Caravana ‘Agosto Lilás’ leva conscientização sobre violência contra a mulher ao centro do rio

Ação da Procuradoria da Mulher da Alerj distribuiu material informativo e reforçou canais de denúncia; dados do ISP revelam que a maioria dos casos ocorre dentro de casa.

A cor lilás tomou conta do Largo da Carioca, no Centro do Rio, na quinta-feira (14), em uma ação voltada para informar, orientar e estimular o combate à violência contra a mulher.

A “Caravana Agosto Lilás”, promovida pela Procuradoria da Mulher da Assembleia Legislativa do Estado do Rio de Janeiro (Alerj), distribuiu panfletos com informações sobre canais de denúncia e serviços de acolhimento.

A iniciativa faz parte de uma programação que, até o fim de agosto, levará tendas de atendimento a diferentes pontos estratégicos da cidade.

Foco na prevenção e no acolhimento

À frente da Procuradoria, a deputada Tia Ju (REP) destacou a necessidade de ampliar o alcance das ações de conscientização, especialmente em espaços públicos.

Ela lembrou que os canais de denúncia, como o Disque 180, funcionam de forma anônima e que a Procuradoria, instalada no Palácio Tiradentes, oferece acolhimento e suporte jurídico.

Segundo a deputada, a equipe multidisciplinar é composta por delegada, psicólogos, assistentes sociais e servidoras capacitadas para receber e encaminhar casos de violência, além de oferecer apoio emocional às vítimas.

A ação também mobilizou cidadãos. A professora Eliana Alves ressaltou que muitas mulheres ainda têm medo de denunciar por não se sentirem protegidas.

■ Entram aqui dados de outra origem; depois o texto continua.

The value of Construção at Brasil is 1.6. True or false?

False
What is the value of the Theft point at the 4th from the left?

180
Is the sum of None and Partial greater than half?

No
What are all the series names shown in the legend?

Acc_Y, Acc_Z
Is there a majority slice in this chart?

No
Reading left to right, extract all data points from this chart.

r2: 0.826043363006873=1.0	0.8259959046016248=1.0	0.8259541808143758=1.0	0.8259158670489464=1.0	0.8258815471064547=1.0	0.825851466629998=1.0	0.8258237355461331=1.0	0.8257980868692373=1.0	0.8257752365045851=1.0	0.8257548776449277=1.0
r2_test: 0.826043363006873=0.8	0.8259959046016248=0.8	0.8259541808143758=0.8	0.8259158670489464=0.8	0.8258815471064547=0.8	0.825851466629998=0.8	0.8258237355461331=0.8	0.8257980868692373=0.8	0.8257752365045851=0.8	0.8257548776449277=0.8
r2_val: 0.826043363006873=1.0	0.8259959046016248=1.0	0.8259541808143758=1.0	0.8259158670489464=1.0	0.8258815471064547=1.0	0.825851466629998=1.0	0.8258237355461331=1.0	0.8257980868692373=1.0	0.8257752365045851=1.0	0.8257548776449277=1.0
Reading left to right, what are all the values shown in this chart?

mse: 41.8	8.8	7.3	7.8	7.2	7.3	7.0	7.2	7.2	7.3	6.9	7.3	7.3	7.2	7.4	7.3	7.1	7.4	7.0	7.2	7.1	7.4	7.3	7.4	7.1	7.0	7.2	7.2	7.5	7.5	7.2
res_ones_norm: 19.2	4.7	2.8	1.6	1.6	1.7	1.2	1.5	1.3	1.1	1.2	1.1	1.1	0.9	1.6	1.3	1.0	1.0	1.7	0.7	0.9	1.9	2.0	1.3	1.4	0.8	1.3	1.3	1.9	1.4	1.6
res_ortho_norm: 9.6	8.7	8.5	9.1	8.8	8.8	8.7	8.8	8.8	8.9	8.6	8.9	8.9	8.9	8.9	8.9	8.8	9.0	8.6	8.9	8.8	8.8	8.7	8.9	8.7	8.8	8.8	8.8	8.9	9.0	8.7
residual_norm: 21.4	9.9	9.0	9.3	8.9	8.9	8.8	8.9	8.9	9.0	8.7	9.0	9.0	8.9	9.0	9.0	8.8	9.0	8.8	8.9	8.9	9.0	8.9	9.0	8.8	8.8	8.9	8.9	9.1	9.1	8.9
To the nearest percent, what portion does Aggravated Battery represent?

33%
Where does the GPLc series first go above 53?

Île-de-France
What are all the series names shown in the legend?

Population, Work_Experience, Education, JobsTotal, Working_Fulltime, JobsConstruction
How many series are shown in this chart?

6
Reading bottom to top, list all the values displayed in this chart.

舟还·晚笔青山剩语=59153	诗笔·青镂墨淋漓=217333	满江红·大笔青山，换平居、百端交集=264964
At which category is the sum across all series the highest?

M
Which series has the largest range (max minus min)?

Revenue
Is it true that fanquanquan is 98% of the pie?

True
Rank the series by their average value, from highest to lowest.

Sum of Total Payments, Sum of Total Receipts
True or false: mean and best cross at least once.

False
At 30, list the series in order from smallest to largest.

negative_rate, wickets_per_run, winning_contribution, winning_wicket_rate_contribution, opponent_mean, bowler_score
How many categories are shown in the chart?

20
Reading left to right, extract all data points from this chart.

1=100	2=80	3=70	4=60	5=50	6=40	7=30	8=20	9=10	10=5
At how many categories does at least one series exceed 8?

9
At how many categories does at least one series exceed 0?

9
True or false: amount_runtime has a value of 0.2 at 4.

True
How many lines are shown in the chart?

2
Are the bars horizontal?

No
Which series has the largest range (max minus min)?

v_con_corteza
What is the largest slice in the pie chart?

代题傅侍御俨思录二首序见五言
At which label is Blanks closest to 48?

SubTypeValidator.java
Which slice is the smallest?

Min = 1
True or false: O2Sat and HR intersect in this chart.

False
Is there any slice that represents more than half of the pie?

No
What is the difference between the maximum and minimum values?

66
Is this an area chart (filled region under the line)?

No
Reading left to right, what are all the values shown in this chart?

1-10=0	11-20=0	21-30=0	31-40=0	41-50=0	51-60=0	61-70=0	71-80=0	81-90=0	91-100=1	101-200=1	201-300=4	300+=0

Já o aposentado Sérgio Vasconcellos, que testemunhou violência doméstica na infância, enfatizou a importância da divulgação dos serviços de apoio.

A servidora da saúde Simone da Silva, vítima de violência psicológica, lembrou que o abuso não se limita à agressão física, podendo estar presente em palavras e atitudes de cunho machista.

Números revelam cenário preocupante

O Dossiê Mulher, produzido pelo Instituto de Segurança Pública do Rio de Janeiro (ISP-RJ), aponta que, em 2018, foram registrados 41.344 casos de lesão corporal dolosa, 71 feminicídios e 288 tentativas de feminicídio no estado.

A violência física foi a mais recorrente, com 42.423 vítimas, e a residência apareceu como principal cenário das agressões: 62% dos feminicídios e 34,3% dos homicídios dolosos ocorreram dentro de casa. No caso dos estupros, 71,9% também tiveram a residência como local da ocorrência.

Os dados mostram ainda que a violência contra a mulher apresenta padrões persistentes, com forte presença de agressores no núcleo familiar ou entre companheiros, alta subnotificação e recorrência de casos em ambientes domésticos.